Tu tarea >>
Cambia cada aparición de "€" por "EUR" en todos los registros y reproduce las líneas sin ninguna otra modificación.

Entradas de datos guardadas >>
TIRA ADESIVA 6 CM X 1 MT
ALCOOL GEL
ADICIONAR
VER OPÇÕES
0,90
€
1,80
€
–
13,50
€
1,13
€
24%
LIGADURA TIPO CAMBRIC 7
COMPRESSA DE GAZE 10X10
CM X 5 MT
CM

Área de respuesta >>
TIRA ADESIVA 6 CM X 1 MT
ALCOOL GEL
ADICIONAR
VER OPÇÕES
0,90
EUR
1,80
EUR
–
13,50
EUR
1,13
EUR
24%
LIGADURA TIPO CAMBRIC 7
COMPRESSA DE GAZE 10X10
CM X 5 MT
CM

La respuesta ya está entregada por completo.